Problem:
After checking the listing below, say how many of its lines contain the string "Proyectos". Only the number is needed.

Supplied information:
_ _ _

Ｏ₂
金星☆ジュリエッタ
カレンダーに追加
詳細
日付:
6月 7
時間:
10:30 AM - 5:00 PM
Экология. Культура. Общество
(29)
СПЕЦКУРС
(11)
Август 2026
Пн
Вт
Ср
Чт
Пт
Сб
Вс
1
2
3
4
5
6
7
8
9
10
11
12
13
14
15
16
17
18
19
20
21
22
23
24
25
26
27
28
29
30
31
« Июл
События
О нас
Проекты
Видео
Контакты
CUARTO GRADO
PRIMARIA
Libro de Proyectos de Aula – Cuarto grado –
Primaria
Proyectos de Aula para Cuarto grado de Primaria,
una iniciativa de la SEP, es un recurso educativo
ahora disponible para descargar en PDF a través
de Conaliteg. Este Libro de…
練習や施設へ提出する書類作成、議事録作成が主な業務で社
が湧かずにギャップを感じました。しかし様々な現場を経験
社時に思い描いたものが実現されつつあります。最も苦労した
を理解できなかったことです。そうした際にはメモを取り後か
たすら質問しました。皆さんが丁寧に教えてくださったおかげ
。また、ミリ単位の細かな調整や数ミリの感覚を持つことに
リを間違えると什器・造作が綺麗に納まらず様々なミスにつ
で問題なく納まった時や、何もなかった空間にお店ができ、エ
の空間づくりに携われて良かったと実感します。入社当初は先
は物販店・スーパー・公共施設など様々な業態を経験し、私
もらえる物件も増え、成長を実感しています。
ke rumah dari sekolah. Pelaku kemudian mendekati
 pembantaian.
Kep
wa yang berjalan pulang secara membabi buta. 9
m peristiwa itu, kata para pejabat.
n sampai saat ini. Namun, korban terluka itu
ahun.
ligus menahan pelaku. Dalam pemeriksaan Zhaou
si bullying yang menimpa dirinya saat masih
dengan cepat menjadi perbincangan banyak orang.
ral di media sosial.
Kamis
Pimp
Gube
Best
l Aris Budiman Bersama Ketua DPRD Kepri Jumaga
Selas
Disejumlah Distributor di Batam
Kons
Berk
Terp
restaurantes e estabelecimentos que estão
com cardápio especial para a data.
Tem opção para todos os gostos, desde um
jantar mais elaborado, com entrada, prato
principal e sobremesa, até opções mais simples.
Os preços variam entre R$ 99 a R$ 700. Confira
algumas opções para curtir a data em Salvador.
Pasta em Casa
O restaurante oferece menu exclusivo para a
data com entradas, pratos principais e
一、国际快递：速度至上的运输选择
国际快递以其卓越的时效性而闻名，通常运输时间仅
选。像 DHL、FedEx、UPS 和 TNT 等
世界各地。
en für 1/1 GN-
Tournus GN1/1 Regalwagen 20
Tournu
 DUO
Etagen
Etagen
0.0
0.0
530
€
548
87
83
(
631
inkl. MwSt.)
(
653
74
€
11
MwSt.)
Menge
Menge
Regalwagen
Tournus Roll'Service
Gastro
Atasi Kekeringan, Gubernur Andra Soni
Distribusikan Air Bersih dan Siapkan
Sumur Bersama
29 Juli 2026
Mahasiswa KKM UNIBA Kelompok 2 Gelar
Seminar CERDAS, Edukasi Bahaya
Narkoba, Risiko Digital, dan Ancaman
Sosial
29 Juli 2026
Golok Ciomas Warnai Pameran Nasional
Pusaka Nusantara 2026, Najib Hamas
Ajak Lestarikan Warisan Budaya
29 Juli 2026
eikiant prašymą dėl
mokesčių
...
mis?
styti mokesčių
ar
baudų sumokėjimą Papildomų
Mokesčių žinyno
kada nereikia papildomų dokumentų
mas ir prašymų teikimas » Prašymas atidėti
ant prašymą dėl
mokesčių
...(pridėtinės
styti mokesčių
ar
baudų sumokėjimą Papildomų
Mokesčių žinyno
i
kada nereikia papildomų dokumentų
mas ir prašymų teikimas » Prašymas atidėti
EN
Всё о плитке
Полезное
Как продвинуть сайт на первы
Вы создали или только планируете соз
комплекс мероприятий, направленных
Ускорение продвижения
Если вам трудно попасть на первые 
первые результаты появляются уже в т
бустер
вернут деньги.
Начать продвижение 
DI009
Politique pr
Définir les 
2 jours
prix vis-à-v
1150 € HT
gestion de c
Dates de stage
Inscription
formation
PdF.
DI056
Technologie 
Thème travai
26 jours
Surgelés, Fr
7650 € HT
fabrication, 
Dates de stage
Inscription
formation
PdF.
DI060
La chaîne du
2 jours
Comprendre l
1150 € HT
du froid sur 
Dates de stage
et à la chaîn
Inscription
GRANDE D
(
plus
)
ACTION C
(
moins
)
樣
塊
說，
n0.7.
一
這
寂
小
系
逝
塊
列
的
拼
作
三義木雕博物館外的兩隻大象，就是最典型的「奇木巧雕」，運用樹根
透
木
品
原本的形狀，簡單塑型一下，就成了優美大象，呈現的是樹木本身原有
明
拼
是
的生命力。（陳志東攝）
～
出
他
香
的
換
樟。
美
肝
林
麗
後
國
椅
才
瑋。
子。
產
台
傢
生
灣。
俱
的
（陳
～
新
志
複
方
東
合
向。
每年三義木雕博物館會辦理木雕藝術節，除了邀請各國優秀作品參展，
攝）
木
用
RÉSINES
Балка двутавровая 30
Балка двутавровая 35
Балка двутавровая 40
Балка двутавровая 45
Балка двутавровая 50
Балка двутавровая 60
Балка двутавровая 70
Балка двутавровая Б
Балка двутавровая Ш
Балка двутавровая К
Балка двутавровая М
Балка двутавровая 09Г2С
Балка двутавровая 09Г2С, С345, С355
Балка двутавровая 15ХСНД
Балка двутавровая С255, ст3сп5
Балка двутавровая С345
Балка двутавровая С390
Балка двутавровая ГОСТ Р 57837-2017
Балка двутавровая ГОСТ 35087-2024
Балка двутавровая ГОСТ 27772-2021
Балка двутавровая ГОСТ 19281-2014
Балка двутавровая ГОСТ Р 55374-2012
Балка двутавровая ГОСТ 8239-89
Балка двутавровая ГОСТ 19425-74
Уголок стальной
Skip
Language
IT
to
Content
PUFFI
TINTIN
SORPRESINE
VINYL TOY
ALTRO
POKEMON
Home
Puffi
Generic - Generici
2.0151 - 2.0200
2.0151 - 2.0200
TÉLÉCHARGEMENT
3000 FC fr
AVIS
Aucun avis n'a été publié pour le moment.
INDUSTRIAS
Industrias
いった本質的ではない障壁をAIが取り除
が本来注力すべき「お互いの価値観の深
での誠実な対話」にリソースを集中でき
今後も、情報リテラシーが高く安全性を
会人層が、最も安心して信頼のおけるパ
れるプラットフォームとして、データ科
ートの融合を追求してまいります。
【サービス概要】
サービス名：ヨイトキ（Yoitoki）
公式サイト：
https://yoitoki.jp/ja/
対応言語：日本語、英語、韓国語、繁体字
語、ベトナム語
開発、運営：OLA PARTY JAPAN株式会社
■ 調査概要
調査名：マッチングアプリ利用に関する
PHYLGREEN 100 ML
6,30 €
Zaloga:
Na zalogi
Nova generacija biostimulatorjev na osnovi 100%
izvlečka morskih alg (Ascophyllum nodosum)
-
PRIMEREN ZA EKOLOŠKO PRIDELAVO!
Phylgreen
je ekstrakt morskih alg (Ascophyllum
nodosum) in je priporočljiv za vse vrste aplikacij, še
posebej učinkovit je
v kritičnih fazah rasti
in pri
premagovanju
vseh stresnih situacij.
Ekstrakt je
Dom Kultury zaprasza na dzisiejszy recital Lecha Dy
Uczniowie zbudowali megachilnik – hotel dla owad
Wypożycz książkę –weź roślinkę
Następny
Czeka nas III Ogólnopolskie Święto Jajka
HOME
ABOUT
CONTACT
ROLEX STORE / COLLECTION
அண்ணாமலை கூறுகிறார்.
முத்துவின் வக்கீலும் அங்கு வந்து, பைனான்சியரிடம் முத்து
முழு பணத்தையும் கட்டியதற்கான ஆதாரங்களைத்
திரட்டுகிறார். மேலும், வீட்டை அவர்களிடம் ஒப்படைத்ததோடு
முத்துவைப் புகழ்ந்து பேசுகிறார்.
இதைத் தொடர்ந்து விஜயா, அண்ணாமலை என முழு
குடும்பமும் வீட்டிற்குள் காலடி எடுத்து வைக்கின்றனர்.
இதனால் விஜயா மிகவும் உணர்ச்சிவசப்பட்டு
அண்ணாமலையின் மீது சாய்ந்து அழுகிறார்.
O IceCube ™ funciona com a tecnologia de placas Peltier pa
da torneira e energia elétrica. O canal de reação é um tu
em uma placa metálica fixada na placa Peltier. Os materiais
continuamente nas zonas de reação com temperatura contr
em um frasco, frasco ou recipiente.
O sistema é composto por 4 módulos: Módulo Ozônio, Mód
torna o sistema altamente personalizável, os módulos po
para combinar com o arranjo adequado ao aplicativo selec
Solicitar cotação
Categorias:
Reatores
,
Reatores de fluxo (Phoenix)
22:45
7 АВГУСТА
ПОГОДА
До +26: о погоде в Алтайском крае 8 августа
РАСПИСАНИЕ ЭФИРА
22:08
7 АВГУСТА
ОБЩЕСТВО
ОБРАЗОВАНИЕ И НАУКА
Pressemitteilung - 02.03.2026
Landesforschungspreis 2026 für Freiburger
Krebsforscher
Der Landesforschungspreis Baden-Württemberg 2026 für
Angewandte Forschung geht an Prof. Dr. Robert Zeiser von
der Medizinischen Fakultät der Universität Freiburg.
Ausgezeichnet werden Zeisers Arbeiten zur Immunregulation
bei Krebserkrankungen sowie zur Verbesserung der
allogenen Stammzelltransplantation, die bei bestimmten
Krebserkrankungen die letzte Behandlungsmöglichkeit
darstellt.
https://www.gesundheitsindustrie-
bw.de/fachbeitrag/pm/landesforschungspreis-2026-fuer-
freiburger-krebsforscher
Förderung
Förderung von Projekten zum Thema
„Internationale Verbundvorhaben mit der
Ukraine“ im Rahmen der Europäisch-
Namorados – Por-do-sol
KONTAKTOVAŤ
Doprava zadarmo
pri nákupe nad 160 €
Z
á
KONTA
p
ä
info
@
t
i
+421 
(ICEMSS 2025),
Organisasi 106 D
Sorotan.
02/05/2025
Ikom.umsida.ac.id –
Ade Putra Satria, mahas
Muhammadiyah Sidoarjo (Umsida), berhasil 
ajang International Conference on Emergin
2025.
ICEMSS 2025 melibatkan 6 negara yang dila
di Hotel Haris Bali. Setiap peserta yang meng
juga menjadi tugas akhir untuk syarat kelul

_ _ _

Solved problem:
2